- [What this task involves] Among the lines below, return each one that contains the word "wrist".

++++++++++

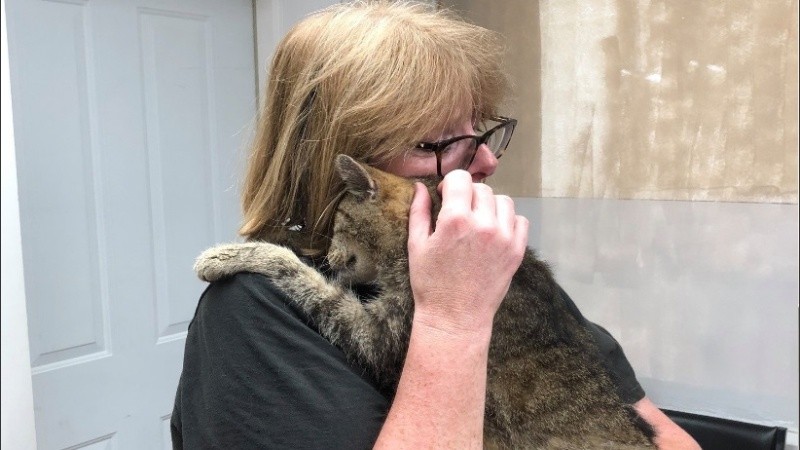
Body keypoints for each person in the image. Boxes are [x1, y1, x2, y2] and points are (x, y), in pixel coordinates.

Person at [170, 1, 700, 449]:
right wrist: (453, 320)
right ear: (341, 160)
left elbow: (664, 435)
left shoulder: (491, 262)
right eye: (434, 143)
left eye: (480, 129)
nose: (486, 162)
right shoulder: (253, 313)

++++++++++

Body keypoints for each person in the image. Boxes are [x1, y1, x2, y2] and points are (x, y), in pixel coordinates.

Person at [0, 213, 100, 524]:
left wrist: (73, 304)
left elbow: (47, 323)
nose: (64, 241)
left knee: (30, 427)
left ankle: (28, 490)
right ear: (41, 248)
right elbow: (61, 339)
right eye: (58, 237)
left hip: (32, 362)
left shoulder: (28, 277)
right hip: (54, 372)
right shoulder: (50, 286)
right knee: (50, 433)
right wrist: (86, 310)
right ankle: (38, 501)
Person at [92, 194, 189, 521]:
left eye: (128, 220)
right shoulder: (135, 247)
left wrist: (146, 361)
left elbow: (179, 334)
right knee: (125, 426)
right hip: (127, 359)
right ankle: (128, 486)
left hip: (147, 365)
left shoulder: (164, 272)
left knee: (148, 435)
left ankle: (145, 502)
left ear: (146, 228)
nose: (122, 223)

++++++++++

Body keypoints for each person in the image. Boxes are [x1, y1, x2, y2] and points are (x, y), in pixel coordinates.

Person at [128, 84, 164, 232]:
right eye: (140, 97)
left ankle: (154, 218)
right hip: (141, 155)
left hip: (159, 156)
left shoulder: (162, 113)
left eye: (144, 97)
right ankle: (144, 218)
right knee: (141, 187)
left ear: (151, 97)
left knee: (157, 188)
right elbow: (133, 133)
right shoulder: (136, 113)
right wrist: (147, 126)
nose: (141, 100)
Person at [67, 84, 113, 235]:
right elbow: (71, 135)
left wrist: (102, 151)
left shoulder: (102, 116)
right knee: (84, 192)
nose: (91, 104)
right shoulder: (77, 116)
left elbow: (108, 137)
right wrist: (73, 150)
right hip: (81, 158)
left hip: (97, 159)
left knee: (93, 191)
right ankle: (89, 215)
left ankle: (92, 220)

++++++++++

- [Response to the task]
right wrist: (453, 320)
left wrist: (73, 304)
right wrist: (86, 310)
left wrist: (146, 361)
right wrist: (147, 126)
left wrist: (102, 151)
right wrist: (73, 150)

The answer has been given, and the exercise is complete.